ReplicatedMergeTree in ClickHouse: Replication via ClickHouse Keeper

What is ReplicatedMergeTree?

ReplicatedMergeTree is a MergeTree-family engine that replicates data parts across multiple ClickHouse servers using ClickHouse Keeper (or ZooKeeper 3.4.5+) as the coordination service. Each replica writes parts locally and registers them in Keeper; other replicas detect new entries in the replication queue and pull the parts from the original writer. The engine is the foundation for high-availability ClickHouse: combined with a Distributed table on top, it gives you per-shard fault tolerance and multi-replica read parallelism. Every Replicated* engine in the MergeTree family (ReplicatedReplacingMergeTree, ReplicatedAggregatingMergeTree, etc.) follows the same coordination pattern.

How ReplicatedMergeTree Works

A ReplicatedMergeTree table is created with a Keeper path and a replica name, both supporting {shard}, {replica}, {database}, {table} macros defined in config.xml:

CREATE TABLE events ON CLUSTER my_cluster
(
    event_time DateTime,
    event_type LowCardinality(String),
    user_id    UInt64,
    payload    String
)
ENGINE = ReplicatedMergeTree(
    '/clickhouse/tables/{shard}/events',  -- Keeper path (same per shard)
    '{replica}'                            -- replica name (unique per replica)
)
PARTITION BY toYYYYMM(event_time)
ORDER BY (event_time, user_id);

When a replica receives an INSERT, it writes the part to its own disk, registers a GET_PART log entry in Keeper, and acknowledges the client. By default the insert is acknowledged after a single replica writes; setting insert_quorum = N (or insert_quorum = 'auto') makes the insert wait until at least N replicas confirm the part. Background merges follow the same protocol: a designated leader (any replica) decides a merge, registers a MERGE_PARTS entry, and replicas execute it locally. Deduplication is automatic for the last 100 blocks per partition based on block hash.

The Keeper directory tree under '/clickhouse/tables/{shard}/events' stores replica registrations, the replication log, mutation queue, leader election, and metadata.
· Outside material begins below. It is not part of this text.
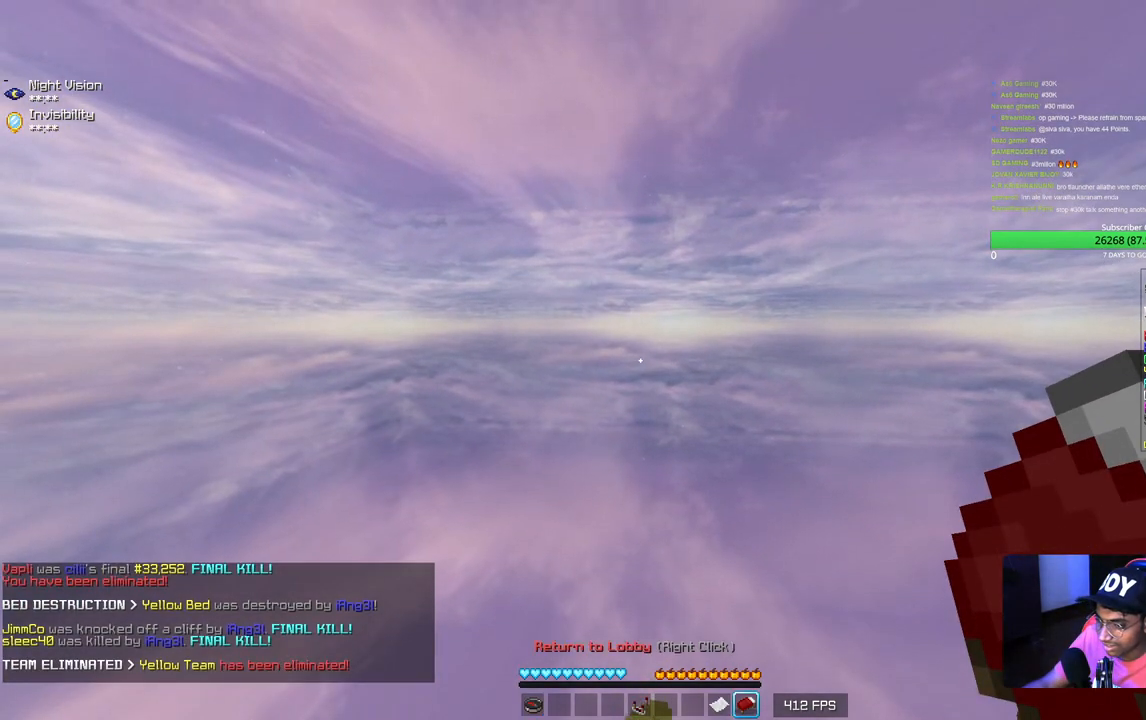
Gameplay with keyboard and mouse; each line is a JSON object with the keys and mouse buttons held at the frame after it. "events" lists presses ("down") and releases ("up") of "a", "d", "s", "w", "mouse_left" and "mouse_right" between this image and that frame as [ms after this image, input, new state], when the widget could be followed in between. "mouse_left", "mouse_right" = the "left", "right" buttons of the "mouse" list. No other keys are recorded. Fast repeated clicks can show as one long hold. Mouse movement is not recorded.
{"keys": [], "mouse": [], "events": [[200, "mouse_right", "down"], [367, "mouse_right", "up"]]}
Losing Keeper means losing the ability to coordinate new writes; existing replicas continue to serve reads.

ReplicatedMergeTree vs MergeTree

Feature MergeTree ReplicatedMergeTree
Storage Local only Local + replicated via Keeper
Coordination service None ClickHouse Keeper or ZooKeeper
Insert path Direct to disk Disk + Keeper log entry
HA on node failure None - data is local Reads continue from peer replicas
Insert acknowledgement After local write After local write (or quorum if set)
Background merges Local Coordinated through Keeper log
Deduplication on INSERT None Last 100 block hashes per partition
Required CREATE TABLE args None Keeper path + replica name

A common production layout is a Distributed table over a sharded set of ReplicatedMergeTree tables: the distributed table fans out reads/writes across shards, and each shard has 2-3 ReplicatedMergeTree replicas for failover.

Common Pitfalls

  1. Reusing the same Keeper path across two different physical tables - this corrupts replication state. Always include {shard} and a unique table name segment in the path.
  2. Forgetting ON CLUSTER when running CREATE TABLE - the table will only exist on one replica and replication will not start until you create it on every other node.
  3. Running ZooKeeper on the same hosts as ClickHouse without isolating I/O. ZK write latency directly bounds insert throughput.
  4. Setting insert_quorum = N higher than the number of healthy replicas - inserts hang until a replica recovers or you lower the quorum.
  5. Restoring a single replica from backup without SYSTEM SYNC REPLICA afterward. Replication queue lag silently grows until you trigger a re-sync.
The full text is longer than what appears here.